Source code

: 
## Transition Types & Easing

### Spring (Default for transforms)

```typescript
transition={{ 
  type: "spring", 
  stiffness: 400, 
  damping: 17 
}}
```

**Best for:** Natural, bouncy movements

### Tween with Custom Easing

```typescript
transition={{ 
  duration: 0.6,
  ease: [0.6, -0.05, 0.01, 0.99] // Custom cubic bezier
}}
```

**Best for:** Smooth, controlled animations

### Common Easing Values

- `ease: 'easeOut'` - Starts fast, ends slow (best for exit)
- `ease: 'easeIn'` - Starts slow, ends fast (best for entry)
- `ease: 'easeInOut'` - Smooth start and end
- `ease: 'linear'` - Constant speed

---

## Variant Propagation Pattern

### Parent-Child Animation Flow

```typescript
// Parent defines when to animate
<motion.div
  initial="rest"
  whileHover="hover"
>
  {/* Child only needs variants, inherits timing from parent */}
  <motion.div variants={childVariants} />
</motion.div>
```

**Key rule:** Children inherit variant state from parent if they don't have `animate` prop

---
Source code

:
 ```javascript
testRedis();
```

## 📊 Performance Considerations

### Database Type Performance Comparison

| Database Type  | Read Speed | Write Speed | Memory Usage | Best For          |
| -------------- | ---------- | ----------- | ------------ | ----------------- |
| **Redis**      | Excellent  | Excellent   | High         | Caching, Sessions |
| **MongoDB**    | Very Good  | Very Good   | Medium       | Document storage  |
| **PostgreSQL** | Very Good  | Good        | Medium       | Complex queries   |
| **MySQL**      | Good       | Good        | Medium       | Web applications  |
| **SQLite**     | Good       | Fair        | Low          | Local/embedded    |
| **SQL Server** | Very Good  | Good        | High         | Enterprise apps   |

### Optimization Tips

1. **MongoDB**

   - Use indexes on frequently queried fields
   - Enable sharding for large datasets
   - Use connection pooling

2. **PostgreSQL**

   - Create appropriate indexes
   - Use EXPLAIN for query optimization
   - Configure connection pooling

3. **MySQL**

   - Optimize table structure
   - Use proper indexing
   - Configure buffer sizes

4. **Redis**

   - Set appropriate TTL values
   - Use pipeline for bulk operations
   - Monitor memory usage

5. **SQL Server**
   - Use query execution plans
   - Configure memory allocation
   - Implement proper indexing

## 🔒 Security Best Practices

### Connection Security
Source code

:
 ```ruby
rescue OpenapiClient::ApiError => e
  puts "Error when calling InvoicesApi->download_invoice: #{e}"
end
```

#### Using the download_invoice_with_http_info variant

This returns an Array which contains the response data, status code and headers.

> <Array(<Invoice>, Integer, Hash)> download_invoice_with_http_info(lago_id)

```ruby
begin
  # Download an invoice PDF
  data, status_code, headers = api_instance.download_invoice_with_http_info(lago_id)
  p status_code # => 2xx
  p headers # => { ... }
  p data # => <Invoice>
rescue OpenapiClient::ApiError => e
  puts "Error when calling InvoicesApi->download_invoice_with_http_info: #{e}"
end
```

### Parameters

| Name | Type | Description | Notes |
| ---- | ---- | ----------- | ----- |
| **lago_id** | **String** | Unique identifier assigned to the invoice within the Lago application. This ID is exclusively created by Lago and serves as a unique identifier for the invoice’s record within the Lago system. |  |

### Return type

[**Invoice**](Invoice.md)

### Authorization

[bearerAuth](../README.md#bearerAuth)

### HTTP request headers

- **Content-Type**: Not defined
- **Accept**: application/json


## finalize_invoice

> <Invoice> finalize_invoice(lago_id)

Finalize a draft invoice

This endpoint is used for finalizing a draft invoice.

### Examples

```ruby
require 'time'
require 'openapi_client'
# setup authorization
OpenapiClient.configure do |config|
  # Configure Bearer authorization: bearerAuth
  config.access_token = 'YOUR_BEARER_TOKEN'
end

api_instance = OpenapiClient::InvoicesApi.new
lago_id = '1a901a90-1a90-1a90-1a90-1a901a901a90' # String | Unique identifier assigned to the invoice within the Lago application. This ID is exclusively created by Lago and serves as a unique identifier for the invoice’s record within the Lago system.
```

■ Goal of the exercise
In the data above, find each line where the string "from" appears, then copy it.

■ Worked solution
  {/* Child only needs variants, inherits timing from parent */}
**Key rule:** Children inherit variant state from parent if they don't have `animate` prop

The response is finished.